Rubin Science Platform Status and Roadmap¶
Below you will find a detailed (but not exhaustive) list of current (as of early 2025) and planned RSP capabilities.
Please note the difference between Data Previews (DP0, DP1, DP2), which are early access programs before the start of the survey, and Data Releases (DR1, DR2, etc.), which are the official data releases after the survey starts. For the planned dates for those events please consult project documentation and announcements.
What can you do with the Rubin Science Platform?¶
Bear in mind there are three constraints to what you can do on the RSP:
Scope. The Rubin Science Platform is aimed at providing access to Rubin Data Products and next-to-the-data analytics. There are some things it is not scoped to provide, for example: large-scale re-processing of raw data, or re-creation of coadds across the sky (there are other initiatives that might help with that, but it’s not a function of the RSP and is not planned to be given current expectations for the available physical resources).
Affordability. There are limitations placed not by the capabilities of the RSP (its architecture and code), but by the budgeted cost to provide them to a very large user base. For example, the storage per user is set by what the project can afford to provide. This could change with funding, change in the underlying cost of computing infrastructure or usage (for example if we have fewer users than we modeled there would be more resources for those users); but at any given time, it places a strong constraint on what can be provided by the project to everyone in the data-rights holding community.
Developmental stage. At this time, the RSP is in preview mode; that means there are many capabilities that will be available by DR1 that are not yet available, either because they are still under development or because they have not yet been demonstrated to scale sufficiently well. In fact, we expect that there are significantly more developer-years ahead of us than behind us. We have a vigorous development program for the duration of the survey that gives us room to respond to emerging needs well beyond our construction requirements.
We deploy updates to the RSP every week (though many are behind-the-scenes improvements) and will continue to do so for the duration of operations. In the list below, when something is indicated as being “on the roadmap” it means we have a conceptual design for providing it but it has not been scheduled for work and no ETA can be given at this time. When a capability is listed as “planned” it means there is a high degree of certainty that it will be available by the start of operations, or if so indicated, sooner.
APIs¶
There are a large number of programmatic APIs to RSP capabilities that can be used both from within and externally to the RSP. Wherever possible, these are based on Virtual Observatory protocols for interoperability with existing clients (such as TOPCAT and pyvo) and other science archives. We have an active engagement with the IVOA community to extend those protocols for “big data” science and other needs that arise from the Rubin Community. For example, we have been taking a leadership position in developing standards for the use of Parquet in IVOA protocols, for more efficient transfer of large query results.
Catalog searches¶
Catalog searches are provided through the IVOA TAP protocol, both for use inside the RSP’s Notebook and Portal Aspects, and externally (with proper authentication). TAP queries are expressed in the IVOA’s “ADQL” language, a dialect of SQL92 with the addition of spherical-geometry constructs, and then translated to be executed on the back-end database.

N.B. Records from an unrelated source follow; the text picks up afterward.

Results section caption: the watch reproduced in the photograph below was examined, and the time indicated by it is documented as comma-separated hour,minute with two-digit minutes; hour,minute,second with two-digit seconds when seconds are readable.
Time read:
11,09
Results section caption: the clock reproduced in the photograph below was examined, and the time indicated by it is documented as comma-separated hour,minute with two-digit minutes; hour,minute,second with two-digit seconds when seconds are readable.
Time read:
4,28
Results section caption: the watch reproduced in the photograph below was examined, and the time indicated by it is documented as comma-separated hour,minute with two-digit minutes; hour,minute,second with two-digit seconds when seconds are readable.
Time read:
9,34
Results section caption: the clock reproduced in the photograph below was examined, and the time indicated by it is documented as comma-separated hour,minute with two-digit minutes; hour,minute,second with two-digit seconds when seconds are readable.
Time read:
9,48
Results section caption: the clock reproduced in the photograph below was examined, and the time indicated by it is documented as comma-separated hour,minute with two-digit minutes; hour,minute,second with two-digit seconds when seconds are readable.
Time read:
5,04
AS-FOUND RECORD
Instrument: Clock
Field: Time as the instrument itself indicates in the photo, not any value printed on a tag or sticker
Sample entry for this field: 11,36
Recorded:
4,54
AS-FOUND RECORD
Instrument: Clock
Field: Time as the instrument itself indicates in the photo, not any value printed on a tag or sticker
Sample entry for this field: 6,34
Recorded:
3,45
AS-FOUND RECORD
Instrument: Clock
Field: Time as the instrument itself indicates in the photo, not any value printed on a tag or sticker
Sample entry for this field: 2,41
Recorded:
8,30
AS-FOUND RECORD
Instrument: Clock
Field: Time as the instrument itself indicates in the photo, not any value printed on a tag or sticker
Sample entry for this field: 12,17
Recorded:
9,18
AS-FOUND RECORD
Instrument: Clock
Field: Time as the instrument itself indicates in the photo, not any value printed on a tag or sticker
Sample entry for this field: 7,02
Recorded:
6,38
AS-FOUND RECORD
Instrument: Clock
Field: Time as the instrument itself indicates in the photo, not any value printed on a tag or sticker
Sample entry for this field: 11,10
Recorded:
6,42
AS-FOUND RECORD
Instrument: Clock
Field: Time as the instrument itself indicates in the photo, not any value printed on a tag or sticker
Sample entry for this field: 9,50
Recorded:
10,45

Current TAP capabilities include the ability to do synchronous and asynchronous queries against Data Preview 0.2 catalogs stored in Qserv (our high performance database for large spatially sharded catalogs) and Data Preview 0.3 catalogs stored in Postgres (in DP0, for solar system objects only).
TAP’s temporary table uploads, which allow users to provide, at query time, a catalog to be joined with the queried table, enabling efficient multi-object searches, are currently available for Postgres-stored catalogs only (currently DP0.3 datasets).
Temporary table uploads for Qserv-stored catalogs are planned to be available in time for DP1 later this year.
(Note that temporary-table uploads are only for the lifetime of individual queries and should not be confused with support for persistent user databases. These are planned to be available in time for DP2. An extension to TAP originated by CADC is expected to be used to provide API access to this capability. This is discussed in more detail below.)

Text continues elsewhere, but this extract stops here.